II. All Sin is a Result of the Fall
Before we go any further I want to mention something that I think is very important. When God instituted marriage and the one flesh intention for marriage, man had not yet sinned. Man and woman, and all of creation was perfect. And in a perfect world having a perfect marriage was possible. But after Adam sinned, all of creation was affected, including the institution of marriage. Human beings are sinners and our sin affects not only our relationship with God, but with each other. Divorce is just one effect of sin coming into the world.
If we look once again to Jesus words in Matthew 19:8 we find that God intended marriage to be a lifelong monogamous relationship.
"Moses permitted you to divorce your wives because your hearts were hard. But it was not this way from the beginning."It is as though Jesus is saying, God never intended for there to be divorce, but because your hardened hearts were kicking your wives out anyway, Moses permitted divorce as a legal protection for women who had no other rights.
And then Jesus gives the one and only accepted grounds for divorce, and that is adultery.
"Anyone who divorces his wife, except for marital unfaithfulness, and marries another woman commits adultery."

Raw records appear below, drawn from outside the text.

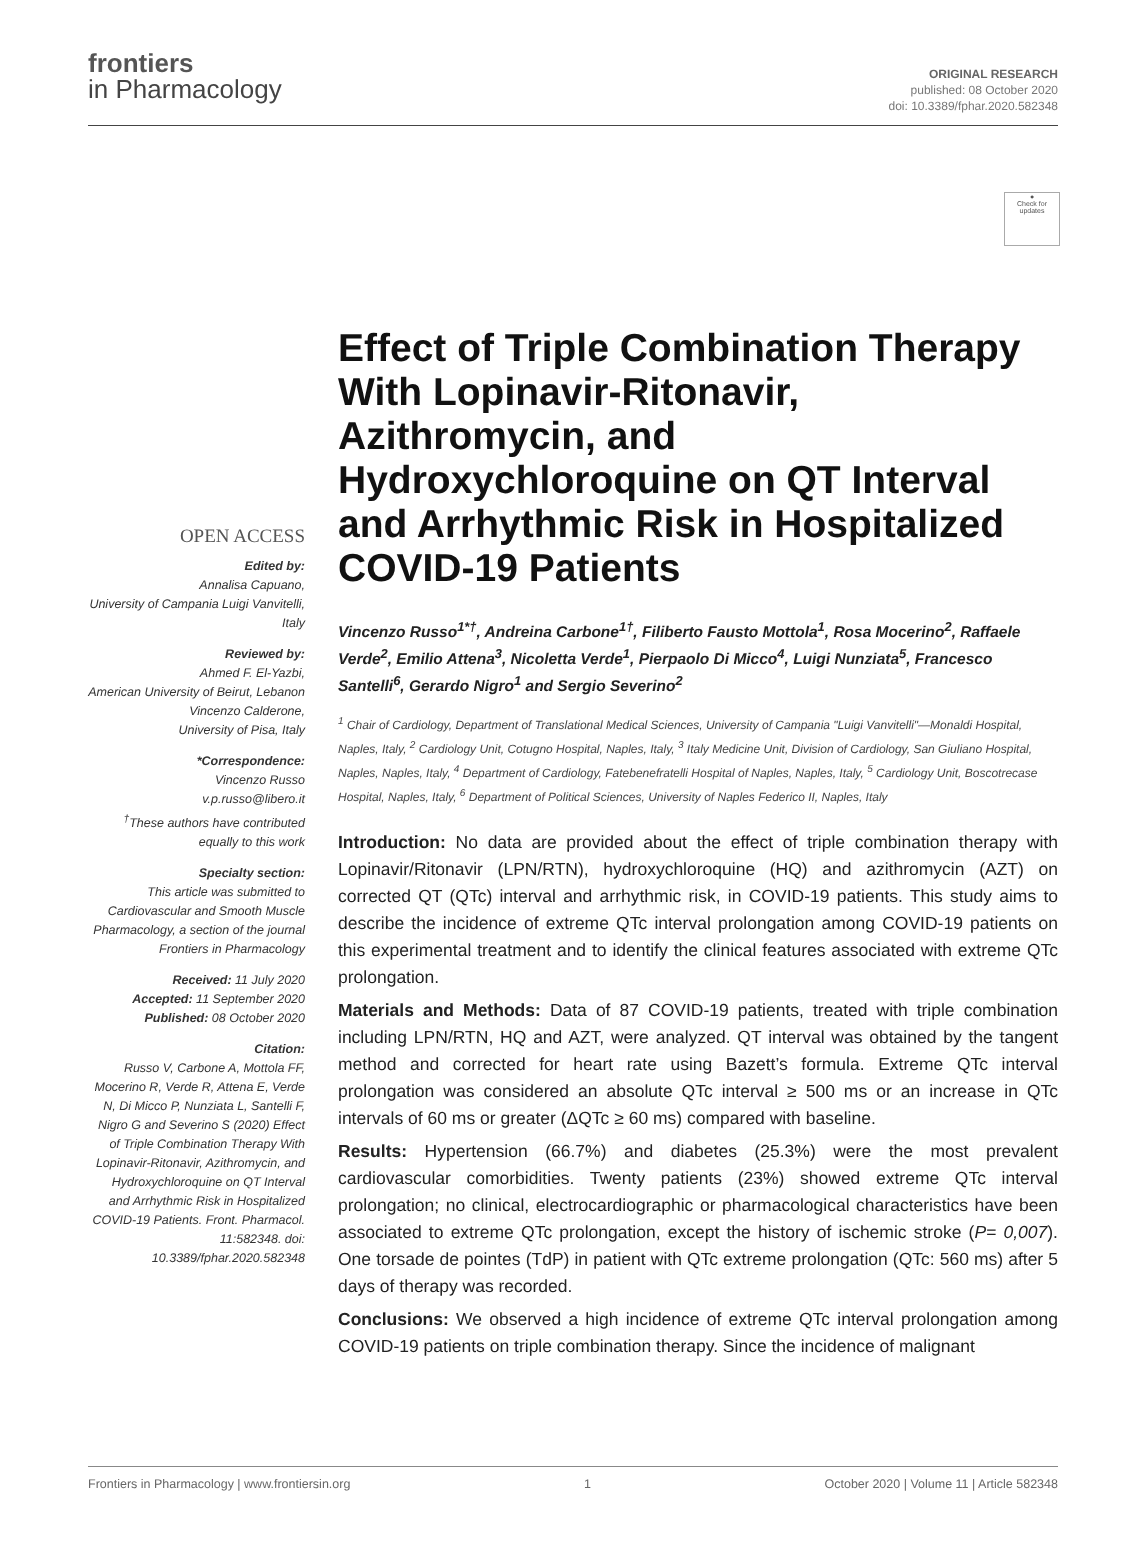frontiers
in Pharmacology
ORIGINAL RESEARCH
published: 08 October 2020
doi: 10.3389/fphar.2020.582348
●
Check for updates
OPEN ACCESS
Edited by:
Annalisa Capuano,
University of Campania Luigi Vanvitelli, Italy
Reviewed by:
Ahmed F. El-Yazbi,
American University of Beirut, Lebanon
Vincenzo Calderone,
University of Pisa, Italy
*Correspondence:
Vincenzo Russo
v.p.russo@libero.it
<sup>†</sup> These authors have contributed equally to this work
Specialty section:
This article was submitted to Cardiovascular and Smooth Muscle Pharmacology, a section of the journal Frontiers in Pharmacology
Received: 11 July 2020
Accepted: 11 September 2020
Published: 08 October 2020
Citation:
Russo V, Carbone A, Mottola FF, Mocerino R, Verde R, Attena E, Verde N, Di Micco P, Nunziata L, Santelli F, Nigro G and Severino S (2020) Effect of Triple Combination Therapy With Lopinavir-Ritonavir, Azithromycin, and Hydroxychloroquine on QT Interval and Arrhythmic Risk in Hospitalized COVID-19 Patients. Front. Pharmacol. 11:582348. doi: 10.3389/fphar.2020.582348
Effect of Triple Combination Therapy With Lopinavir-Ritonavir, Azithromycin, and Hydroxychloroquine on QT Interval and Arrhythmic Risk in Hospitalized COVID-19 Patients
Vincenzo Russo<sup>1*†</sup>, Andreina Carbone<sup>1†</sup>, Filiberto Fausto Mottola<sup>1</sup>, Rosa Mocerino<sup>2</sup>, Raffaele Verde<sup>2</sup>, Emilio Attena<sup>3</sup>, Nicoletta Verde<sup>1</sup>, Pierpaolo Di Micco<sup>4</sup>, Luigi Nunziata<sup>5</sup>, Francesco Santelli<sup>6</sup>, Gerardo Nigro<sup>1</sup> and Sergio Severino<sup>2</sup>
<sup>1</sup> Chair of Cardiology, Department of Translational Medical Sciences, University of Campania "Luigi Vanvitelli"—Monaldi Hospital, Naples, Italy, <sup>2</sup> Cardiology Unit, Cotugno Hospital, Naples, Italy, <sup>3</sup> Italy Medicine Unit, Division of Cardiology, San Giuliano Hospital, Naples, Naples, Italy, <sup>4</sup> Department of Cardiology, Fatebenefratelli Hospital of Naples, Naples, Italy, <sup>5</sup> Cardiology Unit, Boscotrecase Hospital, Naples, Italy, <sup>6</sup> Department of Political Sciences, University of Naples Federico II, Naples, Italy
Introduction: No data are provided about the effect of triple combination therapy with Lopinavir/Ritonavir (LPN/RTN), hydroxychloroquine (HQ) and azithromycin (AZT) on corrected QT (QTc) interval and arrhythmic risk, in COVID-19 patients. This study aims to describe the incidence of extreme QTc interval prolongation among COVID-19 patients on this experimental treatment and to identify the clinical features associated with extreme QTc prolongation.
Materials and Methods: Data of 87 COVID-19 patients, treated with triple combination including LPN/RTN, HQ and AZT, were analyzed. QT interval was obtained by the tangent method and corrected for heart rate using Bazett’s formula. Extreme QTc interval prolongation was considered an absolute QTc interval ≥ 500 ms or an increase in QTc intervals of 60 ms or greater (ΔQTc ≥ 60 ms) compared with baseline.
Results: Hypertension (66.7%) and diabetes (25.3%) were the most prevalent cardiovascular comorbidities. Twenty patients (23%) showed extreme QTc interval prolongation; no clinical, electrocardiographic or pharmacological characteristics have been associated to extreme QTc prolongation, except the history of ischemic stroke (P= 0,007). One torsade de pointes (TdP) in patient with QTc extreme prolongation (QTc: 560 ms) after 5 days of therapy was recorded.
Conclusions: We observed a high incidence of extreme QTc interval prolongation among COVID-19 patients on triple combination therapy. Since the incidence of malignant
Frontiers in Pharmacology | www.frontiersin.org 1 October 2020 | Volume 11 | Article 582348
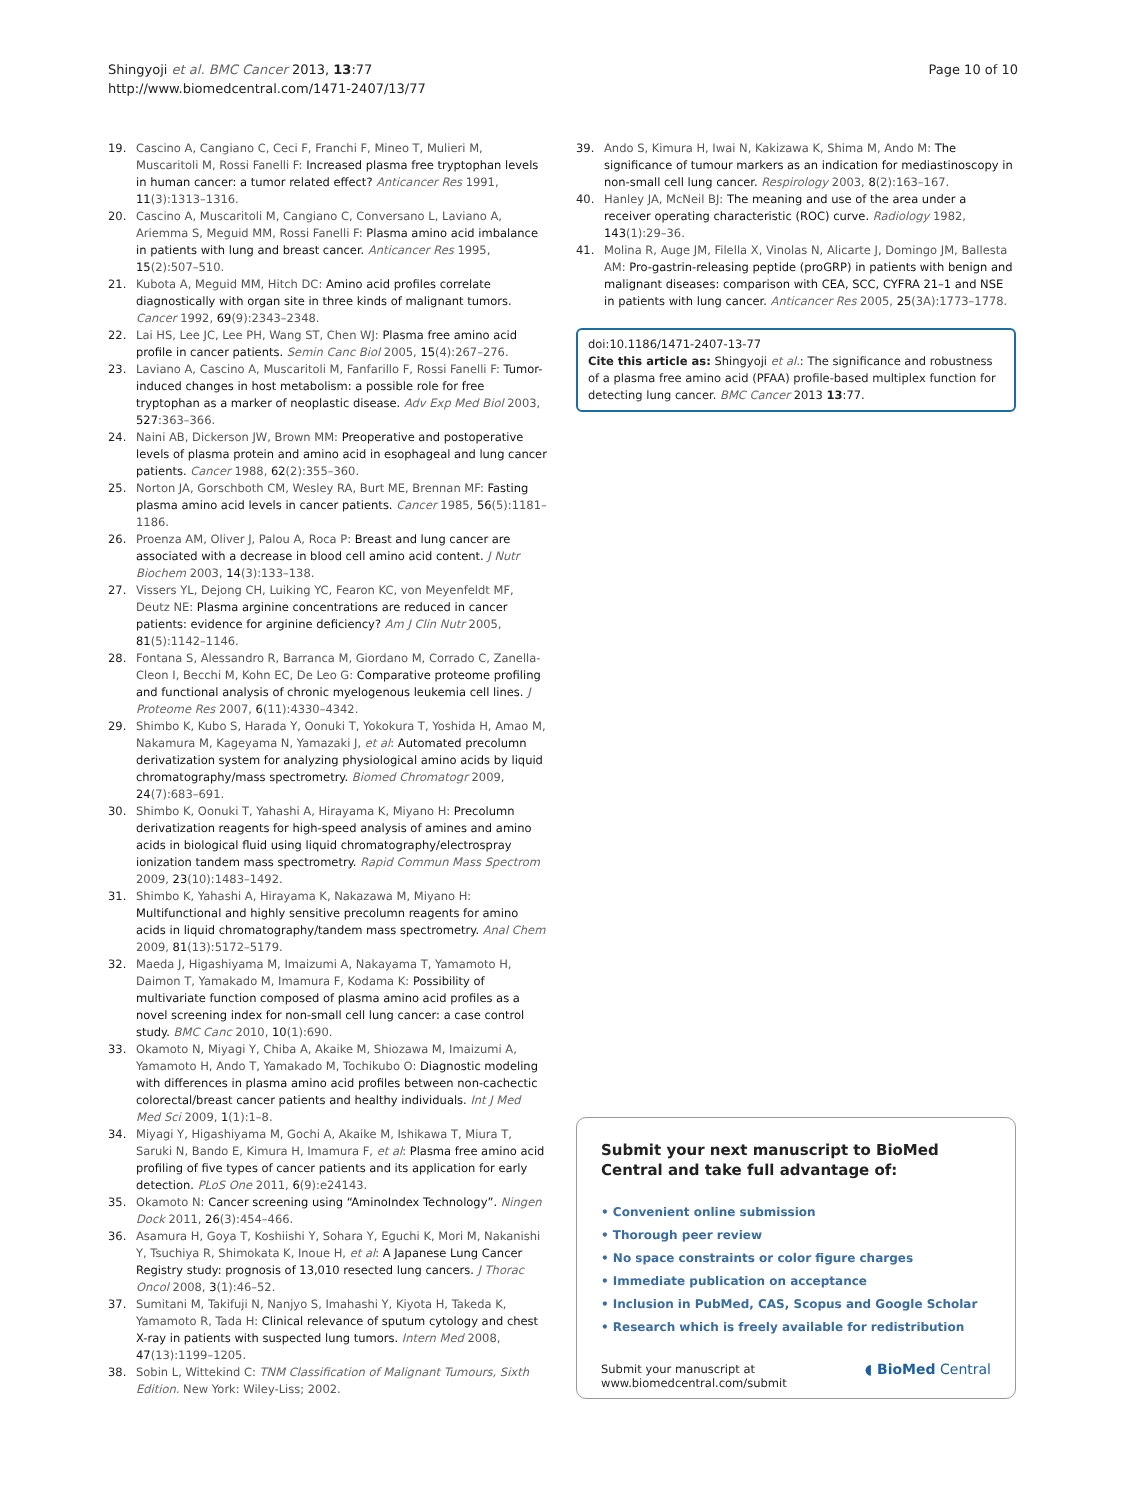Shingyoji et al. BMC Cancer 2013, 13:77
http://www.biomedcentral.com/1471-2407/13/77
Page 10 of 10
19. Cascino A, Cangiano C, Ceci F, Franchi F, Mineo T, Mulieri M, Muscaritoli M, Rossi Fanelli F: Increased plasma free tryptophan levels in human cancer: a tumor related effect? Anticancer Res 1991, 11(3):1313–1316.
20. Cascino A, Muscaritoli M, Cangiano C, Conversano L, Laviano A, Ariemma S, Meguid MM, Rossi Fanelli F: Plasma amino acid imbalance in patients with lung and breast cancer. Anticancer Res 1995, 15(2):507–510.
21. Kubota A, Meguid MM, Hitch DC: Amino acid profiles correlate diagnostically with organ site in three kinds of malignant tumors. Cancer 1992, 69(9):2343–2348.
22. Lai HS, Lee JC, Lee PH, Wang ST, Chen WJ: Plasma free amino acid profile in cancer patients. Semin Canc Biol 2005, 15(4):267–276.
23. Laviano A, Cascino A, Muscaritoli M, Fanfarillo F, Rossi Fanelli F: Tumor-induced changes in host metabolism: a possible role for free tryptophan as a marker of neoplastic disease. Adv Exp Med Biol 2003, 527:363–366.
24. Naini AB, Dickerson JW, Brown MM: Preoperative and postoperative levels of plasma protein and amino acid in esophageal and lung cancer patients. Cancer 1988, 62(2):355–360.
25. Norton JA, Gorschboth CM, Wesley RA, Burt ME, Brennan MF: Fasting plasma amino acid levels in cancer patients. Cancer 1985, 56(5):1181–1186.
26. Proenza AM, Oliver J, Palou A, Roca P: Breast and lung cancer are associated with a decrease in blood cell amino acid content. J Nutr Biochem 2003, 14(3):133–138.
27. Vissers YL, Dejong CH, Luiking YC, Fearon KC, von Meyenfeldt MF, Deutz NE: Plasma arginine concentrations are reduced in cancer patients: evidence for arginine deficiency? Am J Clin Nutr 2005, 81(5):1142–1146.
28. Fontana S, Alessandro R, Barranca M, Giordano M, Corrado C, Zanella-Cleon I, Becchi M, Kohn EC, De Leo G: Comparative proteome profiling and functional analysis of chronic myelogenous leukemia cell lines. J Proteome Res 2007, 6(11):4330–4342.
29. Shimbo K, Kubo S, Harada Y, Oonuki T, Yokokura T, Yoshida H, Amao M, Nakamura M, Kageyama N, Yamazaki J, et al: Automated precolumn derivatization system for analyzing physiological amino acids by liquid chromatography/mass spectrometry. Biomed Chromatogr 2009, 24(7):683–691.
30. Shimbo K, Oonuki T, Yahashi A, Hirayama K, Miyano H: Precolumn derivatization reagents for high-speed analysis of amines and amino acids in biological fluid using liquid chromatography/electrospray ionization tandem mass spectrometry. Rapid Commun Mass Spectrom 2009, 23(10):1483–1492.
31. Shimbo K, Yahashi A, Hirayama K, Nakazawa M, Miyano H: Multifunctional and highly sensitive precolumn reagents for amino acids in liquid chromatography/tandem mass spectrometry. Anal Chem 2009, 81(13):5172–5179.
32. Maeda J, Higashiyama M, Imaizumi A, Nakayama T, Yamamoto H, Daimon T, Yamakado M, Imamura F, Kodama K: Possibility of multivariate function composed of plasma amino acid profiles as a novel screening index for non-small cell lung cancer: a case control study. BMC Canc 2010, 10(1):690.
33. Okamoto N, Miyagi Y, Chiba A, Akaike M, Shiozawa M, Imaizumi A, Yamamoto H, Ando T, Yamakado M, Tochikubo O: Diagnostic modeling with differences in plasma amino acid profiles between non-cachectic colorectal/breast cancer patients and healthy individuals. Int J Med Med Sci 2009, 1(1):1–8.
34. Miyagi Y, Higashiyama M, Gochi A, Akaike M, Ishikawa T, Miura T, Saruki N, Bando E, Kimura H, Imamura F, et al: Plasma free amino acid profiling of five types of cancer patients and its application for early detection. PLoS One 2011, 6(9):e24143.
35. Okamoto N: Cancer screening using “AminoIndex Technology”. Ningen Dock 2011, 26(3):454–466.
36. Asamura H, Goya T, Koshiishi Y, Sohara Y, Eguchi K, Mori M, Nakanishi Y, Tsuchiya R, Shimokata K, Inoue H, et al: A Japanese Lung Cancer Registry study: prognosis of 13,010 resected lung cancers. J Thorac Oncol 2008, 3(1):46–52.
37. Sumitani M, Takifuji N, Nanjyo S, Imahashi Y, Kiyota H, Takeda K, Yamamoto R, Tada H: Clinical relevance of sputum cytology and chest X-ray in patients with suspected lung tumors. Intern Med 2008, 47(13):1199–1205.
38. Sobin L, Wittekind C: TNM Classification of Malignant Tumours, Sixth Edition. New York: Wiley-Liss; 2002.
39. Ando S, Kimura H, Iwai N, Kakizawa K, Shima M, Ando M: The significance of tumour markers as an indication for mediastinoscopy in non-small cell lung cancer. Respirology 2003, 8(2):163–167.
40. Hanley JA, McNeil BJ: The meaning and use of the area under a receiver operating characteristic (ROC) curve. Radiology 1982, 143(1):29–36.
41. Molina R, Auge JM, Filella X, Vinolas N, Alicarte J, Domingo JM, Ballesta AM: Pro-gastrin-releasing peptide (proGRP) in patients with benign and malignant diseases: comparison with CEA, SCC, CYFRA 21–1 and NSE in patients with lung cancer. Anticancer Res 2005, 25(3A):1773–1778.
doi:10.1186/1471-2407-13-77
Cite this article as: Shingyoji et al.: The significance and robustness of a plasma free amino acid (PFAA) profile-based multiplex function for detecting lung cancer. BMC Cancer 2013 13:77.
Submit your next manuscript to BioMed Central and take full advantage of:
• Convenient online submission
• Thorough peer review
• No space constraints or color figure charges
• Immediate publication on acceptance
• Inclusion in PubMed, CAS, Scopus and Google Scholar
• Research which is freely available for redistribution
Submit your manuscript at
www.biomedcentral.com/submit ◖ BioMed Central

Two things that are important about this verse. First, the law permitted divorce, even though it was not God's intention. Second, Jesus makes one exception that makes divorce permissible in God's eyes, marital unfaithfulness. The bottom line concerning divorce, no matter what passage of Scripture you are dealing with in the New Testament is this; divorce for any other reason than marital unfaithfulness by one of the partners is sin. But even if adultery is involved, God does not require that the two people get a divorce. If they can work it out and forgive one another and regain their trust and love, then that should be the first option. But if they cannot do that, then according to Jesus words, such a divorce would not be a sin.
Conclusion
Statistically speaking, about one half of our congregation has experienced a divorce for one reason or another. Speaking as a pastor, there was a time when I was totally against divorce for any reason. Even if there was adultery involved, I counseled couples to get professional help and do everything they could to work things out. To some degree I still feel that way. But I have softened in my stance concerning divorce, especially if there is any type of abusive behavior involved. I have a very difficult time understanding how a husband can "love his wife, even as Christ loved the church and gave Himself for her" if he is physically or emotionally abusing his wife. That's just not something a Christian husband can do.
And while I believe that God's intention for marriage is a one flesh relationship for life, I recognize that divorce is going to happen. So let me conclude by saying this.
If you are someone who has gone through a divorce in your life, no matter what the circumstances, recognize that in God's eyes, divorce is sin. If you have not already done so, confess that sin to God and find forgiveness and peace in your life. Our God is a God of love and grace and He forgives us no matter what we have done when we confess our sin to Him.
Second, if you are struggling in your marriage and are considering divorce, recognize that with God's help that two people who are truly willing to work on their relationship, can find healing and rekindle the loving relationship that led to the union of two lives as one, especially if they are willing to let God have control of their individual selves and their marriage.
And finally, if you are someone who has been divorced and are now remarried, work to make this second marriage the kind of marriage that God meant marriage to be, loving, mutually submissive relationship that glorifies Him.